--- Job ---
Where does the string "Units" appear? Copy every line of the entries below that holds it.

--- Records for this exercise ---
════════════════

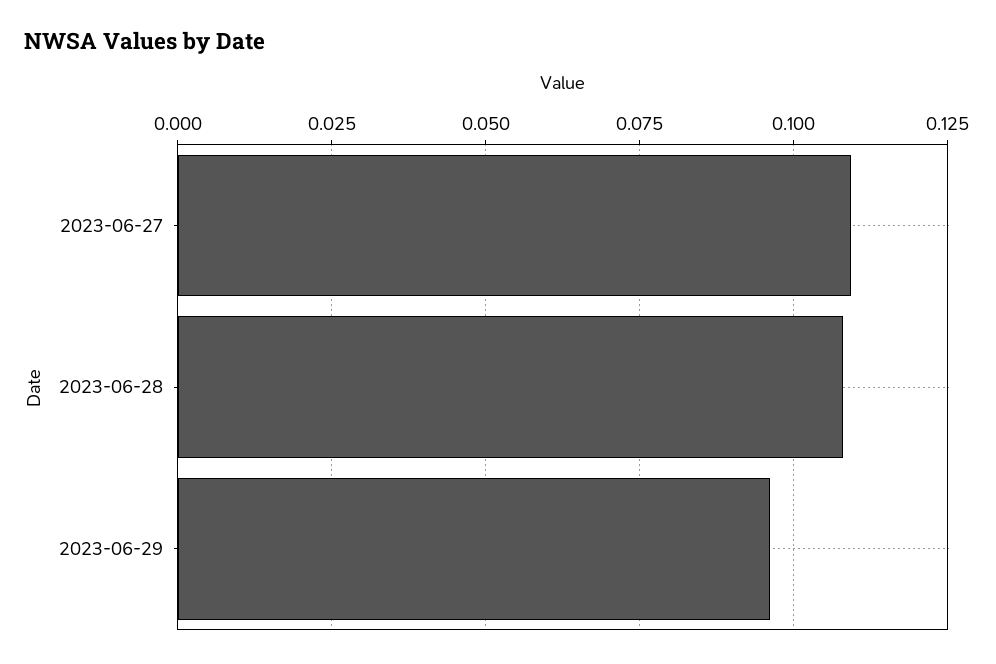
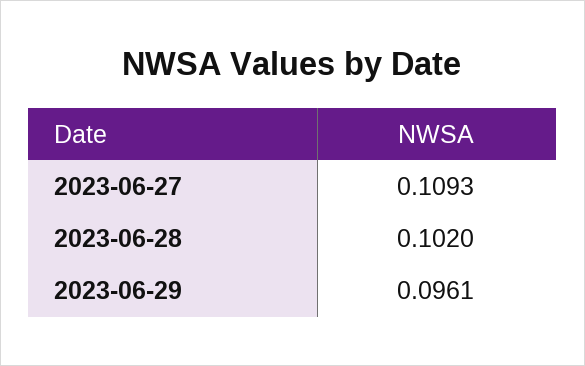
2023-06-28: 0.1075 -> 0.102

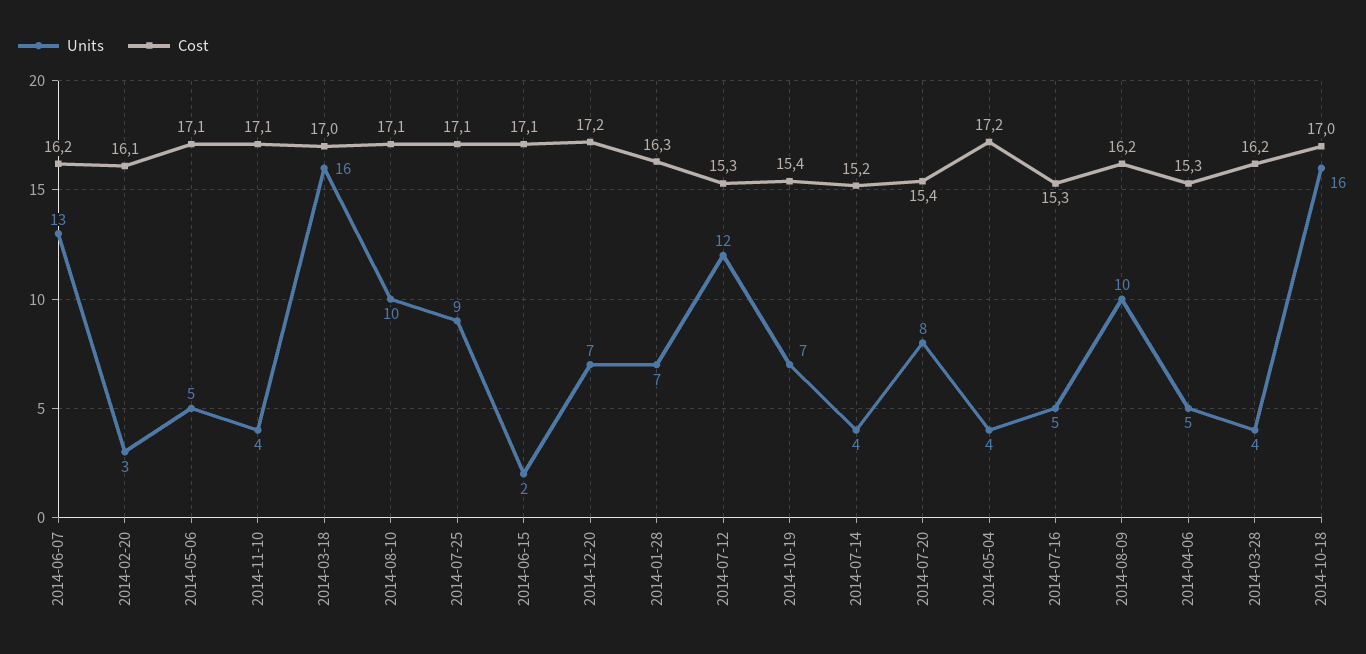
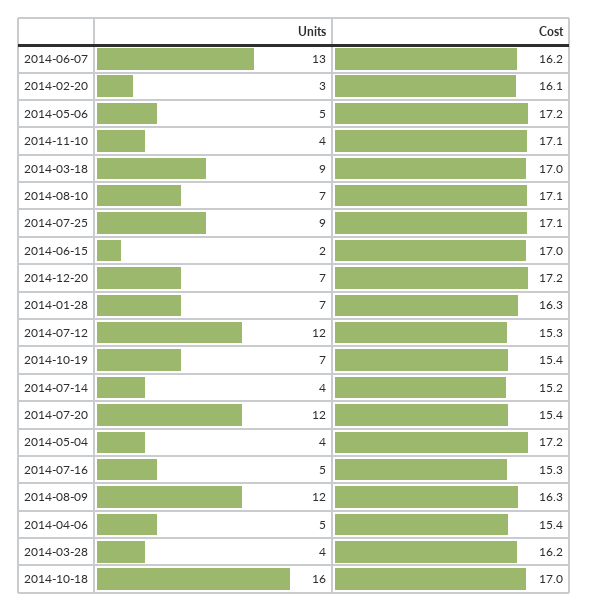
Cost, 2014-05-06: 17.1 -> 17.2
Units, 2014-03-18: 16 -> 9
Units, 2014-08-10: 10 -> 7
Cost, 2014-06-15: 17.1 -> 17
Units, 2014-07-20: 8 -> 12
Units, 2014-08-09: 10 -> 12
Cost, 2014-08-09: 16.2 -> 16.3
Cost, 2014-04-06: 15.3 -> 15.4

════════════════

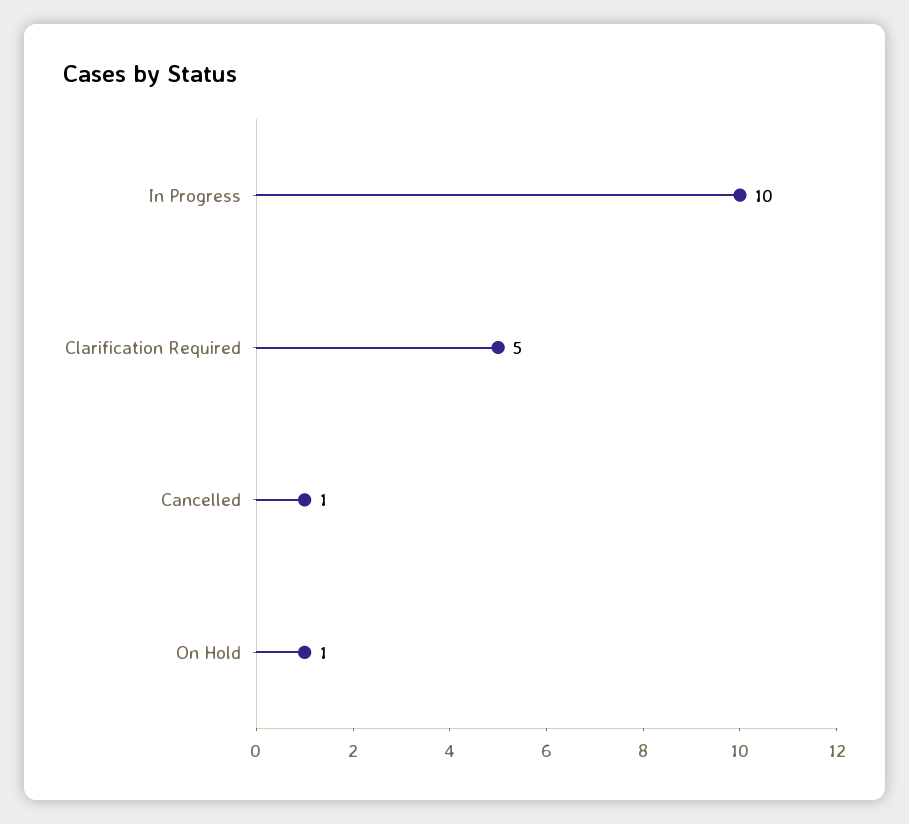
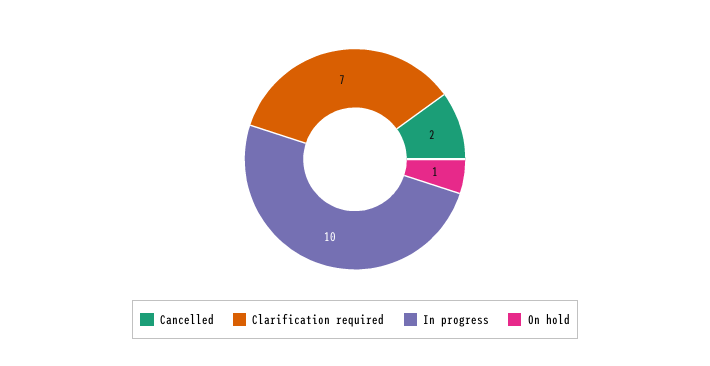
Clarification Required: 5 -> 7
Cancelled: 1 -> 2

════════════════

--- Response to the task ---
Units, 2014-03-18: 16 -> 9
Units, 2014-08-10: 10 -> 7
Units, 2014-07-20: 8 -> 12
Units, 2014-08-09: 10 -> 12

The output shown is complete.